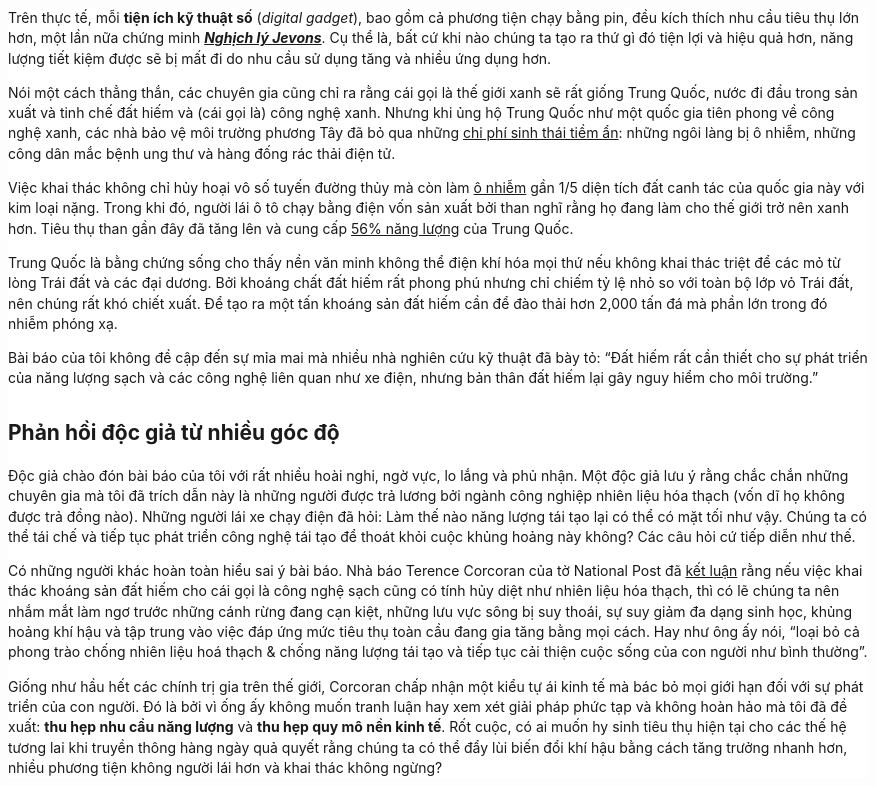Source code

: Trên thực tế, mỗi **tiện ích kỹ thuật số** (*digital gadget*), bao gồm cả phương tiện chạy bằng pin, đều kích thích nhu cầu tiêu thụ lớn hơn, một lần nữa chứng minh [***Nghịch lý Jevons***](https://thetyee.ca/Opinion/2018/02/26/Energy-Efficiency-Curse/). Cụ thể là, bất cứ khi nào chúng ta tạo ra thứ gì đó tiện lợi và hiệu quả hơn, năng lượng tiết kiệm được sẽ bị mất đi do nhu cầu sử dụng tăng và nhiều ứng dụng hơn.

Nói một cách thẳng thắn, các chuyên gia cũng chỉ ra rằng cái gọi là thế giới xanh sẽ rất giống Trung Quốc, nước đi đầu trong sản xuất và tinh chế đất hiếm và (cái gọi là) công nghệ xanh. Nhưng khi ủng hộ Trung Quốc như một quốc gia tiên phong về công nghệ xanh, các nhà bảo vệ môi trường phương Tây đã bỏ qua những [chi phí sinh thái tiềm ẩn](https://hir.harvard.edu/not-so-green-technology-the-complicated-legacy-of-rare-earth-mining/): những ngôi làng bị ô nhiễm, những công dân mắc bệnh ung thư và hàng đống rác thải điện tử.

Việc khai thác không chỉ hủy hoại vô số tuyến đường thủy mà còn làm [ô nhiễm](https://www.wsj.com/articles/SB10001424052702304626304579507040557046288) gần 1/5 diện tích đất canh tác của quốc gia này với kim loại nặng. Trong khi đó, người lái ô tô chạy bằng điện vốn sản xuất bởi than nghĩ rằng họ đang làm cho thế giới trở nên xanh hơn. Tiêu thụ than gần đây đã tăng lên và cung cấp [56% năng lượng](https://www.reuters.com/business/energy/china-underlines-key-role-coal-amid-energy-security-drive-2023-03-05/) của Trung Quốc.

Trung Quốc là bằng chứng sống cho thấy nền văn minh không thể điện khí hóa mọi thứ nếu không khai thác triệt để các mỏ từ lòng Trái đất và các đại dương. Bởi khoáng chất đất hiếm rất phong phú nhưng chỉ chiếm tỷ lệ nhỏ so với toàn bộ lớp vỏ Trái đất, nên chúng rất khó chiết xuất. Để tạo ra một tấn khoáng sản đất hiếm cần để đào thải hơn 2,000 tấn đá mà phần lớn trong đó nhiễm phóng xạ.

Bài báo của tôi không đề cập đến sự mỉa mai mà nhiều nhà nghiên cứu kỹ thuật đã bày tỏ: “Đất hiếm rất cần thiết cho sự phát triển của năng lượng sạch và các công nghệ liên quan như xe điện, nhưng bản thân đất hiếm lại gây nguy hiểm cho môi trường.”

## Phản hồi độc giả từ nhiều góc độ

Độc giả chào đón bài báo của tôi với rất nhiều hoài nghi, ngờ vực, lo lắng và phủ nhận. Một độc giả lưu ý rằng chắc chắn những chuyên gia mà tôi đã trích dẫn này là những người được trả lương bởi ngành công nghiệp nhiên liệu hóa thạch (vốn dĩ họ không được trả đồng nào). Những người lái xe chạy điện đã hỏi: Làm thế nào năng lượng tái tạo lại có thể có mặt tối như vậy. Chúng ta có thể tái chế và tiếp tục phát triển công nghệ tái tạo để thoát khỏi cuộc khủng hoảng này không? Các câu hỏi cứ tiếp diễn như thế.

Có những người khác hoàn toàn hiểu sai ý bài báo. Nhà báo Terence Corcoran của tờ National Post đã [kết luận](https://financialpost.com/opinion/terence-corcoran-a-not-so-green-reality-behind-green-transition) rằng nếu việc khai thác khoáng sản đất hiếm cho cái gọi là công nghệ sạch cũng có tính hủy diệt như nhiên liệu hóa thạch, thì có lẽ chúng ta nên nhắm mắt làm ngơ trước những cánh rừng đang cạn kiệt, những lưu vực sông bị suy thoái, sự suy giảm đa dạng sinh học, khủng hoảng khí hậu và tập trung vào việc đáp ứng mức tiêu thụ toàn cầu đang gia tăng bằng mọi cách. Hay như ông ấy nói, “loại bỏ cả phong trào chống nhiên liệu hoá thạch & chống năng lượng tái tạo và tiếp tục cải thiện cuộc sống của con người như bình thường”.

Giống như hầu hết các chính trị gia trên thế giới, Corcoran chấp nhận một kiểu tự ái kinh tế mà bác bỏ mọi giới hạn đối với sự phát triển của con người. Đó là bởi vì ống ấy không muốn tranh luận hay xem xét giải pháp phức tạp và không hoàn hảo mà tôi đã đề xuất: **thu hẹp nhu cầu năng lượng** và **thu hẹp quy mô nền kinh tế**. Rốt cuộc, có ai muốn hy sinh tiêu thụ hiện tại cho các thế hệ tương lai khi truyền thông hàng ngày quả quyết rằng chúng ta có thể đẩy lùi biến đổi khí hậu bằng cách tăng trưởng nhanh hơn, nhiều phương tiện không người lái hơn và khai thác không ngừng?
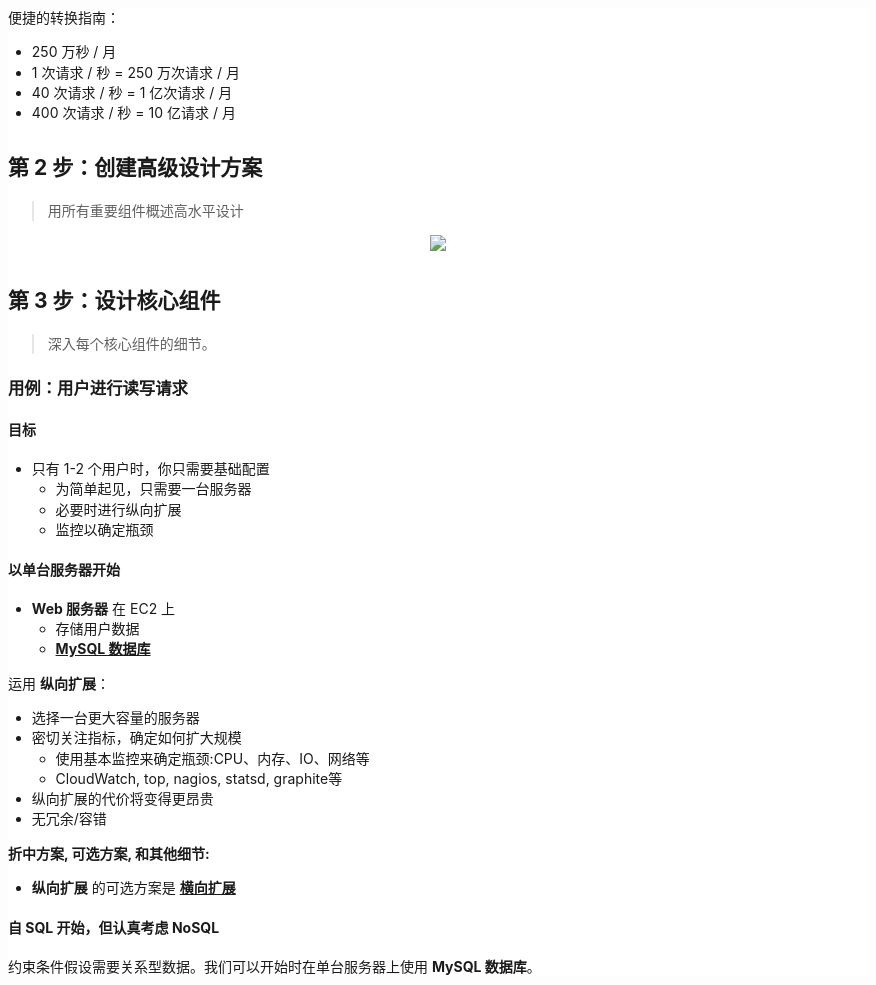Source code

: 便捷的转换指南：

* 250 万秒 / 月
* 1 次请求 / 秒 = 250 万次请求 / 月
* 40 次请求 / 秒 = 1 亿次请求 / 月
* 400 次请求 / 秒 = 10 亿请求 / 月

## 第 2 步：创建高级设计方案

> 用所有重要组件概述高水平设计

<p align="center">
 <img src="/content/system-design-primer/images/B8LDKD7.png">
 <br/>
</p>

## 第 3 步：设计核心组件

> 深入每个核心组件的细节。

### 用例：用户进行读写请求

#### 目标

* 只有 1-2 个用户时，你只需要基础配置
    * 为简单起见，只需要一台服务器
    * 必要时进行纵向扩展
    * 监控以确定瓶颈

#### 以单台服务器开始

* **Web 服务器** 在 EC2 上
    * 存储用户数据
    * [**MySQL 数据库**](https://github.com/donnemartin/system-design-primer#relational-database-management-system-rdbms)

运用 **纵向扩展**：

* 选择一台更大容量的服务器
* 密切关注指标，确定如何扩大规模
    * 使用基本监控来确定瓶颈:CPU、内存、IO、网络等
    * CloudWatch, top, nagios, statsd, graphite等
* 纵向扩展的代价将变得更昂贵
* 无冗余/容错

**折中方案, 可选方案, 和其他细节:**

* **纵向扩展** 的可选方案是 [**横向扩展**](https://github.com/donnemartin/system-design-primer#horizontal-scaling)

#### 自 SQL 开始，但认真考虑 NoSQL

约束条件假设需要关系型数据。我们可以开始时在单台服务器上使用 **MySQL 数据库**。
◇ ◇ ◇ ◇ ◇ ◇ ◇
*Problem to work on*
Retype the full listing above precisely. Exclude each picture you find in it.

*Output*
Source code

: Trên thực tế, mỗi **tiện ích kỹ thuật số** (*digital gadget*), bao gồm cả phương tiện chạy bằng pin, đều kích thích nhu cầu tiêu thụ lớn hơn, một lần nữa chứng minh [***Nghịch lý Jevons***](https://thetyee.ca/Opinion/2018/02/26/Energy-Efficiency-Curse/). Cụ thể là, bất cứ khi nào chúng ta tạo ra thứ gì đó tiện lợi và hiệu quả hơn, năng lượng tiết kiệm được sẽ bị mất đi do nhu cầu sử dụng tăng và nhiều ứng dụng hơn.

Nói một cách thẳng thắn, các chuyên gia cũng chỉ ra rằng cái gọi là thế giới xanh sẽ rất giống Trung Quốc, nước đi đầu trong sản xuất và tinh chế đất hiếm và (cái gọi là) công nghệ xanh. Nhưng khi ủng hộ Trung Quốc như một quốc gia tiên phong về công nghệ xanh, các nhà bảo vệ môi trường phương Tây đã bỏ qua những [chi phí sinh thái tiềm ẩn](https://hir.harvard.edu/not-so-green-technology-the-complicated-legacy-of-rare-earth-mining/): những ngôi làng bị ô nhiễm, những công dân mắc bệnh ung thư và hàng đống rác thải điện tử.

Việc khai thác không chỉ hủy hoại vô số tuyến đường thủy mà còn làm [ô nhiễm](https://www.wsj.com/articles/SB10001424052702304626304579507040557046288) gần 1/5 diện tích đất canh tác của quốc gia này với kim loại nặng. Trong khi đó, người lái ô tô chạy bằng điện vốn sản xuất bởi than nghĩ rằng họ đang làm cho thế giới trở nên xanh hơn. Tiêu thụ than gần đây đã tăng lên và cung cấp [56% năng lượng](https://www.reuters.com/business/energy/china-underlines-key-role-coal-amid-energy-security-drive-2023-03-05/) của Trung Quốc.

Trung Quốc là bằng chứng sống cho thấy nền văn minh không thể điện khí hóa mọi thứ nếu không khai thác triệt để các mỏ từ lòng Trái đất và các đại dương. Bởi khoáng chất đất hiếm rất phong phú nhưng chỉ chiếm tỷ lệ nhỏ so với toàn bộ lớp vỏ Trái đất, nên chúng rất khó chiết xuất. Để tạo ra một tấn khoáng sản đất hiếm cần để đào thải hơn 2,000 tấn đá mà phần lớn trong đó nhiễm phóng xạ.

Bài báo của tôi không đề cập đến sự mỉa mai mà nhiều nhà nghiên cứu kỹ thuật đã bày tỏ: “Đất hiếm rất cần thiết cho sự phát triển của năng lượng sạch và các công nghệ liên quan như xe điện, nhưng bản thân đất hiếm lại gây nguy hiểm cho môi trường.”

## Phản hồi độc giả từ nhiều góc độ

Độc giả chào đón bài báo của tôi với rất nhiều hoài nghi, ngờ vực, lo lắng và phủ nhận. Một độc giả lưu ý rằng chắc chắn những chuyên gia mà tôi đã trích dẫn này là những người được trả lương bởi ngành công nghiệp nhiên liệu hóa thạch (vốn dĩ họ không được trả đồng nào). Những người lái xe chạy điện đã hỏi: Làm thế nào năng lượng tái tạo lại có thể có mặt tối như vậy. Chúng ta có thể tái chế và tiếp tục phát triển công nghệ tái tạo để thoát khỏi cuộc khủng hoảng này không? Các câu hỏi cứ tiếp diễn như thế.

Có những người khác hoàn toàn hiểu sai ý bài báo. Nhà báo Terence Corcoran của tờ National Post đã [kết luận](https://financialpost.com/opinion/terence-corcoran-a-not-so-green-reality-behind-green-transition) rằng nếu việc khai thác khoáng sản đất hiếm cho cái gọi là công nghệ sạch cũng có tính hủy diệt như nhiên liệu hóa thạch, thì có lẽ chúng ta nên nhắm mắt làm ngơ trước những cánh rừng đang cạn kiệt, những lưu vực sông bị suy thoái, sự suy giảm đa dạng sinh học, khủng hoảng khí hậu và tập trung vào việc đáp ứng mức tiêu thụ toàn cầu đang gia tăng bằng mọi cách. Hay như ông ấy nói, “loại bỏ cả phong trào chống nhiên liệu hoá thạch & chống năng lượng tái tạo và tiếp tục cải thiện cuộc sống của con người như bình thường”.

Giống như hầu hết các chính trị gia trên thế giới, Corcoran chấp nhận một kiểu tự ái kinh tế mà bác bỏ mọi giới hạn đối với sự phát triển của con người. Đó là bởi vì ống ấy không muốn tranh luận hay xem xét giải pháp phức tạp và không hoàn hảo mà tôi đã đề xuất: **thu hẹp nhu cầu năng lượng** và **thu hẹp quy mô nền kinh tế**. Rốt cuộc, có ai muốn hy sinh tiêu thụ hiện tại cho các thế hệ tương lai khi truyền thông hàng ngày quả quyết rằng chúng ta có thể đẩy lùi biến đổi khí hậu bằng cách tăng trưởng nhanh hơn, nhiều phương tiện không người lái hơn và khai thác không ngừng?
Source code

: 便捷的转换指南：

* 250 万秒 / 月
* 1 次请求 / 秒 = 250 万次请求 / 月
* 40 次请求 / 秒 = 1 亿次请求 / 月
* 400 次请求 / 秒 = 10 亿请求 / 月

## 第 2 步：创建高级设计方案

> 用所有重要组件概述高水平设计

<p align="center">
 <img src="/content/system-design-primer/images/B8LDKD7.png">
 <br/>
</p>

## 第 3 步：设计核心组件

> 深入每个核心组件的细节。

### 用例：用户进行读写请求

#### 目标

* 只有 1-2 个用户时，你只需要基础配置
    * 为简单起见，只需要一台服务器
    * 必要时进行纵向扩展
    * 监控以确定瓶颈

#### 以单台服务器开始

* **Web 服务器** 在 EC2 上
    * 存储用户数据
    * [**MySQL 数据库**](https://github.com/donnemartin/system-design-primer#relational-database-management-system-rdbms)

运用 **纵向扩展**：

* 选择一台更大容量的服务器
* 密切关注指标，确定如何扩大规模
    * 使用基本监控来确定瓶颈:CPU、内存、IO、网络等
    * CloudWatch, top, nagios, statsd, graphite等
* 纵向扩展的代价将变得更昂贵
* 无冗余/容错

**折中方案, 可选方案, 和其他细节:**

* **纵向扩展** 的可选方案是 [**横向扩展**](https://github.com/donnemartin/system-design-primer#horizontal-scaling)

#### 自 SQL 开始，但认真考虑 NoSQL

约束条件假设需要关系型数据。我们可以开始时在单台服务器上使用 **MySQL 数据库**。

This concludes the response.